覚醒
師匠視点です
アーク歴1506年 壱の月
ヴェルケーロ領
マリラエール・ラ・ルアリ
待てと言っているのにカイトはどんどん先に行ってしまった。
私の騎乗している飛竜とて魔界でも選りすぐりの飛竜であるが、子供とは言えドラゴンに比べるとさすがに速度は劣る。
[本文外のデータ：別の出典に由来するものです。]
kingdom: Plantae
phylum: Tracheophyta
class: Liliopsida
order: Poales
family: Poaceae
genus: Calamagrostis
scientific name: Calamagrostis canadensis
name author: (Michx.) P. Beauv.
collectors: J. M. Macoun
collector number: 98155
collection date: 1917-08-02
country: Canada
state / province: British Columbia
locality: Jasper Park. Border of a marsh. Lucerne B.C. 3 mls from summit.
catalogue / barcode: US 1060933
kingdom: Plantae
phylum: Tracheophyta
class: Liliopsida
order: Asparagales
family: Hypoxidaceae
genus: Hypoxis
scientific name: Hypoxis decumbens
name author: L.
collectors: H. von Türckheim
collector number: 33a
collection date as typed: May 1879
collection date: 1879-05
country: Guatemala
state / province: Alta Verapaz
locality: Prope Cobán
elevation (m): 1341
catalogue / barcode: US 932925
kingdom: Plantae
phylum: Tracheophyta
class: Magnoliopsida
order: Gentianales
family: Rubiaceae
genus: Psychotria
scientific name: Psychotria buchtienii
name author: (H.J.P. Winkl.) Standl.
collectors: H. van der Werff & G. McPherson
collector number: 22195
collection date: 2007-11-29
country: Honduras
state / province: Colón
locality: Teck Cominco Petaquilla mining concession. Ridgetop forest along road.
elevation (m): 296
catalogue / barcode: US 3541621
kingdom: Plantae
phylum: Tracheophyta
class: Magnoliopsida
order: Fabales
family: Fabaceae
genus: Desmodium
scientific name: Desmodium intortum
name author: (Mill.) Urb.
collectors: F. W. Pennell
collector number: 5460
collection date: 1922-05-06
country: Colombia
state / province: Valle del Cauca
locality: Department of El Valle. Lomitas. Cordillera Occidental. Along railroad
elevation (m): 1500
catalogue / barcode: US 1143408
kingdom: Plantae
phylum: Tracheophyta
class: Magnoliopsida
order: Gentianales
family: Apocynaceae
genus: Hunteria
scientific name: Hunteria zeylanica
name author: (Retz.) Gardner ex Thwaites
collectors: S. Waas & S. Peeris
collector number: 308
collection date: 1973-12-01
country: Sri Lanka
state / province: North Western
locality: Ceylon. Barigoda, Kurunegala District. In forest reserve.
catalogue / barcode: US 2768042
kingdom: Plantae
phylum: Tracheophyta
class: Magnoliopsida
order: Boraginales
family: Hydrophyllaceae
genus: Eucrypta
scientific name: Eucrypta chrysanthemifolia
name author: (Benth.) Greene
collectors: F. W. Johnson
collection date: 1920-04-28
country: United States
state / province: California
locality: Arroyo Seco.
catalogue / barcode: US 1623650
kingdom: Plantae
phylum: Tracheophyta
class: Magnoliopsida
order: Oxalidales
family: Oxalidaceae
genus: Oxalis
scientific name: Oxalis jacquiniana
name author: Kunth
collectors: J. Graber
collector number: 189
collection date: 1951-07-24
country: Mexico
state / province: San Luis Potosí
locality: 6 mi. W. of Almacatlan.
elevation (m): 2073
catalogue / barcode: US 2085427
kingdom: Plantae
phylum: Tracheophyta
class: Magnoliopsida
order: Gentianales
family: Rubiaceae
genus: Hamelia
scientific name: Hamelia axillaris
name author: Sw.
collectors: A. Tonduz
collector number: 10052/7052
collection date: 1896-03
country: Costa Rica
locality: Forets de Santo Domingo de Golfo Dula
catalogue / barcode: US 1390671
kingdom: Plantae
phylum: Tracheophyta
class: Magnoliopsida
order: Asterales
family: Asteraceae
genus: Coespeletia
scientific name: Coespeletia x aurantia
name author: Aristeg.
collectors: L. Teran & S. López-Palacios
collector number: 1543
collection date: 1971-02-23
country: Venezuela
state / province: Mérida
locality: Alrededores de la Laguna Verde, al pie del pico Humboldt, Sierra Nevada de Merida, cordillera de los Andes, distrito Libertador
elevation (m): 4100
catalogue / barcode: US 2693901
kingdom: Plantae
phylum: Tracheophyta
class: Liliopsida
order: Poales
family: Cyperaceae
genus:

先ほどまで隣を飛んでいたカイトは町から上がる煙を見て我慢が出来なかったようだ。
アイツは大人びているようで全く子供のままなのだ。
「カイト殿!待たれよ!カイト殿!」
「良い、行かせてやれ…ギザルム、貴様らもだ。私を置いて先に行け」
「…ハッ。ラーナ、貴様の隊はマリラエール様の元に残れ。残りの者は先行するぞ」
「「ハッ!」」
3名を置いて先行する飛竜隊。
私も急ぎたいが、もう体が付いて行かない。
「情けない事だ…」
「姫様、御身が一番でございますよ」
「ラーナよ、私はもう無理だ。自分でもわかる…私が亡き後はカイトに仕えろ。大魔王様はもともと奴を指名していた。大魔王城の私の机と、このカバンの中に遺書がある。すまない、こんな役をやらせて…」
「姫様…」
私の体はもともと病を得ていた。
大量に魔力を使うとその病は一気に進行し…やがては死に至る病だ。
そして、大魔王様の『種』を継承したことにより病は加速した。
とはいえ、『種』の継承後にここまで大きな戦いも無く、魔物との戦いも此処近年は殆どなかった。
それゆえ今まで永らえていたが…
大魔王様に聞いたが、カイトの知る歴史では私は登場しなかったらしい。
つまり私は恐らく、大魔王様が亡くなる前、戦いが始まる前にに死んでいたのだろう。
何故まだ命があるのか。
それは分からないが…私のこの、先の短い命でも恐らくは出来ることがあるのだろう。
あるいは、為すべきことが…
「ああ、やはりか…」
ようやく町の全貌が見えてきた。
以前訪れた際に見た、外壁と内壁。
数千のモンスターが攻めて来ても備えさえ十分なら破られそうになかった堀のある外壁。
それが破られている。
そして外壁よりさらに強靭な内壁。
これほどの備えが必要なのかと首を傾げた壁も一部の門に敵が侵入しているようだ。
やはり防衛の人数が、そして指揮をする者が足りないのか。
カイトはその門の近くにいる。
倒れているあの巨人族は…ロッソ殿!?
ああ、彼ほどの者でも圧倒的に数に優る相手には…
「しかし…カイトだけでも脱出させねば」
この状況だ。
もう街が陥ちるのは避けられないだろう。
カイトは住民を見捨てるなどという事は出来ない。
大魔王様の後継者であるカイトだけでも、何とか。首根っこをひっ掴んででも何とか脱出させて。
そうして人族の侵攻を抑えて平和を…
「な、何!?」
突然辺りに溢れ出す魔力。
そして周囲に溢れる炎。
何らかの魔力が混じり合った、この感覚は…これは以前にリヒタールで…
「いかん!カイト!」
あれこそは『種』の真の力は神の欠片の覚醒。
大魔王様が無くなる間際に聞いた。
アレはいずれこの世界、魔界と人界の全てに破滅を齎す。